On the basis of the example presented in this paper regarding to the simplified version of model denoted as Equation (15) and its accuracy assessment in the form of Equation (16), it is impossible to define too general conclusions. However, it is worth to mention that these kind of constructions can be found in practical applications. Summing up the gained results, it must be stated that in both considered variants, the same values of vertical displacements of CPs $d_i$, (i = 1,…,6) were obtained. However, the accuracy analyses represented by the covariance matrices are different. While analysing the obtained results, it is noticeable that in variant no. II the assessment of mean errors of vertical displacements were more precise than in variant no. I. The attention should also be paid to the formula of cofactors’ matrix $Q_d$ (variant no. I) of vertical displacements, where there are the covariance assessments between the displacements $d_i$. It testifies that the variables are correlated. Calculating the linear correlation coefficient $\rho =\frac{\mathrm{cov}(d_i,d_j)}{{\sigma }_{di}{\sigma }_{dj}}$, using the cofactors’ matrix $Q_d$ (variant no. I), the results are presented in

Table 8. The values of the linear correlation coefficient $\rho$.

CPs Number	1	2	3	4	5	6
1	x	0.71	0.60	0.51	0.45	0.41
2		x	0.83	0.71	0.62	0.57
3			x	0.89	0.78	0.71
4				x	0.89	0.81
5	S   y	m   m	e   t	r   y	x	0.89
6						x

.

While analysing data presented in Table 8, it can be noticed that the linear correlation coefficient $\rho$ grows with the decreasing number of CPs. The less CPs, the bigger the linear correlation between points is.

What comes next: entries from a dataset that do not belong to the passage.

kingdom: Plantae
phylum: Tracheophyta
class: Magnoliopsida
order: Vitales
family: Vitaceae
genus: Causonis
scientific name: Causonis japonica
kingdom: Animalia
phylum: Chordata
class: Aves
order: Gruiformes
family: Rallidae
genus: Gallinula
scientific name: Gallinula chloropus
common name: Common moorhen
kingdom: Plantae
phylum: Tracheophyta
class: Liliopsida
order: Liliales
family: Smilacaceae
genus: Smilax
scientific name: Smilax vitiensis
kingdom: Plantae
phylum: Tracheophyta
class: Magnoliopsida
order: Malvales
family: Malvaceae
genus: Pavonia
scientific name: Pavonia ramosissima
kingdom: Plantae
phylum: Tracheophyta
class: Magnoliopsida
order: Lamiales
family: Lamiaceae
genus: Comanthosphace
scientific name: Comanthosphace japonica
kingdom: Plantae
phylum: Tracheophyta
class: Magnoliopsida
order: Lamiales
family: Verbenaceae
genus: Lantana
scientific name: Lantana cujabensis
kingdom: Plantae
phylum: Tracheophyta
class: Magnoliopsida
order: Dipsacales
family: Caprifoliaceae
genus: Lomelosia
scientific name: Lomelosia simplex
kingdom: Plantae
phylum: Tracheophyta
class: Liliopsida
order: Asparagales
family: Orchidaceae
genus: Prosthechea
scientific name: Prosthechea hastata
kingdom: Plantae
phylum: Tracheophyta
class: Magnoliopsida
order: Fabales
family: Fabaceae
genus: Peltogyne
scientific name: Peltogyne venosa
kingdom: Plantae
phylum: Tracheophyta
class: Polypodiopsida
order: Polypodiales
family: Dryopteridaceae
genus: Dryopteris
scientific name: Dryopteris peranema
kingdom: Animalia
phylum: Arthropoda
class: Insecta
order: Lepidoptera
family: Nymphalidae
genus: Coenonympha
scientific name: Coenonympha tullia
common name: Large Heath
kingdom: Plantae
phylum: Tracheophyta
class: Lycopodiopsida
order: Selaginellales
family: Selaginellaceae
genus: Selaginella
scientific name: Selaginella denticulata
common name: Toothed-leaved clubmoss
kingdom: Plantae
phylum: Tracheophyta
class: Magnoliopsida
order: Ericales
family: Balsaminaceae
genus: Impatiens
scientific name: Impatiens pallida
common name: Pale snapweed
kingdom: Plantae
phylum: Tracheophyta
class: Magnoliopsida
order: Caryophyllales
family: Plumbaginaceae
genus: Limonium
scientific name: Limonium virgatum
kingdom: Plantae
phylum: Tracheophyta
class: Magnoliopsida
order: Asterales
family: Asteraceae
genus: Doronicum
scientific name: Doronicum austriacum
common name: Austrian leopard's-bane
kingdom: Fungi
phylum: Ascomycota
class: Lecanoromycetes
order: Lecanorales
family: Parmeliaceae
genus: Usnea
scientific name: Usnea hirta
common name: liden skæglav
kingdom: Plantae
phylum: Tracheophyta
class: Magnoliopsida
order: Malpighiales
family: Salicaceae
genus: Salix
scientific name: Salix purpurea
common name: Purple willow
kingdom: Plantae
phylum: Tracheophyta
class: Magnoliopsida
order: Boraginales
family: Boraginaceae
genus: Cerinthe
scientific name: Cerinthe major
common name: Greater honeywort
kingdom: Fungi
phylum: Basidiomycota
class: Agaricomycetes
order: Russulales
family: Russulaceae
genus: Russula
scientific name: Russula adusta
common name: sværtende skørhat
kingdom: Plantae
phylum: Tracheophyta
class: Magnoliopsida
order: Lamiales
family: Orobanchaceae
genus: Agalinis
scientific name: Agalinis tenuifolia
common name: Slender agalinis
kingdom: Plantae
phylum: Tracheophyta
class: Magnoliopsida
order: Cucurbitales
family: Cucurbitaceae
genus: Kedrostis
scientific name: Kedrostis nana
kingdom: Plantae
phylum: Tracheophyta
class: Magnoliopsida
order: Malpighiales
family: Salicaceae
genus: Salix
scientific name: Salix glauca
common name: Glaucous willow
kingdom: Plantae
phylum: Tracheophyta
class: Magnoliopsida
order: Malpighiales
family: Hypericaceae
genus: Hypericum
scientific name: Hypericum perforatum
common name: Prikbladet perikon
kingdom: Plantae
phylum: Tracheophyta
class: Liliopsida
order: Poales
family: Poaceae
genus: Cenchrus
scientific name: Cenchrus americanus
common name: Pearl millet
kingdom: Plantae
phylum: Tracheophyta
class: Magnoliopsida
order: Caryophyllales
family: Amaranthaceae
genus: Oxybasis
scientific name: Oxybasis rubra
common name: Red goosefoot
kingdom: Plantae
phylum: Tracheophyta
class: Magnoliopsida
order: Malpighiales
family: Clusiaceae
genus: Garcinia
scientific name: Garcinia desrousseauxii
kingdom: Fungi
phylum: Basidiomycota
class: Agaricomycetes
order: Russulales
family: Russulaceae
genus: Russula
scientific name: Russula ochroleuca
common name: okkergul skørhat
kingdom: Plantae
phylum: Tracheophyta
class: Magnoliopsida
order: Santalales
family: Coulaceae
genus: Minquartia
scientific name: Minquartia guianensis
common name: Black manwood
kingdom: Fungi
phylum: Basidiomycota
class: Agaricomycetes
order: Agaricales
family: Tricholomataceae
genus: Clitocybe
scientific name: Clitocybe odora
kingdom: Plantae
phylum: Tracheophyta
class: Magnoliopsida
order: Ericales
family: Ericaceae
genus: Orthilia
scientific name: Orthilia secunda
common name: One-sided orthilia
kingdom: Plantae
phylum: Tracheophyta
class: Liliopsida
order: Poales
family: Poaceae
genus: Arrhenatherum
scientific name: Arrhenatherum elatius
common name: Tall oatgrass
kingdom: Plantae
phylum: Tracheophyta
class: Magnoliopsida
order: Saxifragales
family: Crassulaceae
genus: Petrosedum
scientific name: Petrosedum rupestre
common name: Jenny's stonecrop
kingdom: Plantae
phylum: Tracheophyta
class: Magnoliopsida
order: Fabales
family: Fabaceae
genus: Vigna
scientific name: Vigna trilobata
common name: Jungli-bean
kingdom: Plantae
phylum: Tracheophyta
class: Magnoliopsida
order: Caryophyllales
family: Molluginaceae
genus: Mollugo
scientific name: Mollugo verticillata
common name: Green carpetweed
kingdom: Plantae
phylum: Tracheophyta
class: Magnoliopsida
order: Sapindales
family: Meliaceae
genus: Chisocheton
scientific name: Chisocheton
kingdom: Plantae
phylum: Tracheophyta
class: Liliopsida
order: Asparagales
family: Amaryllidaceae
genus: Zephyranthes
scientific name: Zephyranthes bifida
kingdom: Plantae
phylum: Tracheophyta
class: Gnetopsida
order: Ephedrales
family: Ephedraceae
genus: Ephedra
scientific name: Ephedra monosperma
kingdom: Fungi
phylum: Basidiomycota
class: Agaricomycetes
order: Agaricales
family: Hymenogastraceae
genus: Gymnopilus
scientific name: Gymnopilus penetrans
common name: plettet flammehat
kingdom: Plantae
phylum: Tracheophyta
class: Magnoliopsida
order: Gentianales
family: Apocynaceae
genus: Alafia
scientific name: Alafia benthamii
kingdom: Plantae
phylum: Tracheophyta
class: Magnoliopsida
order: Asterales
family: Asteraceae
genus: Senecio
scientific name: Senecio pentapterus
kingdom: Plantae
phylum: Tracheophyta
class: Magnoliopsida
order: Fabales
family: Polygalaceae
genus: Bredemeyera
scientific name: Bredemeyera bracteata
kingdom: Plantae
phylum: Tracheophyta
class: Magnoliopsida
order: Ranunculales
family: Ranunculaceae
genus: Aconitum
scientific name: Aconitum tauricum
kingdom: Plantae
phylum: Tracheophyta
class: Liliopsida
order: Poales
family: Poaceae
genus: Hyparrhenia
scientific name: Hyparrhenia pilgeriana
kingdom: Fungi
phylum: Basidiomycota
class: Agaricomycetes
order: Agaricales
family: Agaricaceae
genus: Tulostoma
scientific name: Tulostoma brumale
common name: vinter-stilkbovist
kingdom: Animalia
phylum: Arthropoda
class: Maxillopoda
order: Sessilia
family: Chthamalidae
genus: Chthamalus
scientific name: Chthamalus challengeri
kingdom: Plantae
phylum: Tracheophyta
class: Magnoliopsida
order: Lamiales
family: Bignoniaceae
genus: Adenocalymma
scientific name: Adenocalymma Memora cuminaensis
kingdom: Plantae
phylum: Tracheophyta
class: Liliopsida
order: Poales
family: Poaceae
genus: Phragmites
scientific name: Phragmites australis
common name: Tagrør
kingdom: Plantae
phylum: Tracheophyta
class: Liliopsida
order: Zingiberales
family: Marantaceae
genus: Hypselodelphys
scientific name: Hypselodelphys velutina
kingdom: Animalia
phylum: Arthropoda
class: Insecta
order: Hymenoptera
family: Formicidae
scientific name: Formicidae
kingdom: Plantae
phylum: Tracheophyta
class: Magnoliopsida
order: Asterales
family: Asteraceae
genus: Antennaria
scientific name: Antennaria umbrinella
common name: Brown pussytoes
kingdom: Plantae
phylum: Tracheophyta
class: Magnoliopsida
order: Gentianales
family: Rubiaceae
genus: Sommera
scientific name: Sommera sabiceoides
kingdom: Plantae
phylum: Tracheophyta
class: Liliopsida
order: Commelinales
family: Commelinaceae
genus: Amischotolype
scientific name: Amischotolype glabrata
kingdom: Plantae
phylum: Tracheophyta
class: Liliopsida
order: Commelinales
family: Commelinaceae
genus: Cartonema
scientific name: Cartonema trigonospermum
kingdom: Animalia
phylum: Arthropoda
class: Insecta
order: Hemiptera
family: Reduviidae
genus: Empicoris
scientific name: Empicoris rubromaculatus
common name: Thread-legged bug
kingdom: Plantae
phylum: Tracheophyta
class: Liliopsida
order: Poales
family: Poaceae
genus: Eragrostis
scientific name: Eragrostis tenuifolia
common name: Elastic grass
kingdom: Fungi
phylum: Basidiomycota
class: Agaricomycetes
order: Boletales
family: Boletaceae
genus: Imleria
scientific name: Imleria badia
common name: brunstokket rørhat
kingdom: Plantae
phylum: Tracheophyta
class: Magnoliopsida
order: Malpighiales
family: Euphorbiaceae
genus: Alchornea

Whereas, the formula of cofactors’ matrix (variant no. II) shows that the displacements $d_i$ are not correlated to each other. On the basis of the presented calculations and the defined remarks, it can be stated that more advantages for a solution (taking into consideration the determinations’ accuracy) is variant no. II. This is the one where the individual sensors of CPs are connected directly with the RS. Because in this situation there is a need for frequent repeats of long and independent connections between sensors, the consequence of this solution can be higher costs of HLS.

Another important usage of obtained values of cofactors’ matrix $Q_d$ is also the possibility to apply them in geostatistics, mainly in the subject of vertical displacements’ modelling using the Kriging method. On the basis of empirical semi-variogram (determined from the linear correlation function), the theoretical model of semi-variogram can be fitted to it. This model, together with determined coordinates X,Y, can support the process of making decisions regarding these areas of examined body, where HLS sensors were not located.

As it was mentioned before, this paper does not bring up the topic represented in Equation (3) and accuracy analysis defined in Equation (5). More detailed researches regarding these issues will be presented in further papers of the author. Thus, the author invites everyone to a scientific cooperation who are interested in the problems presented in this paper.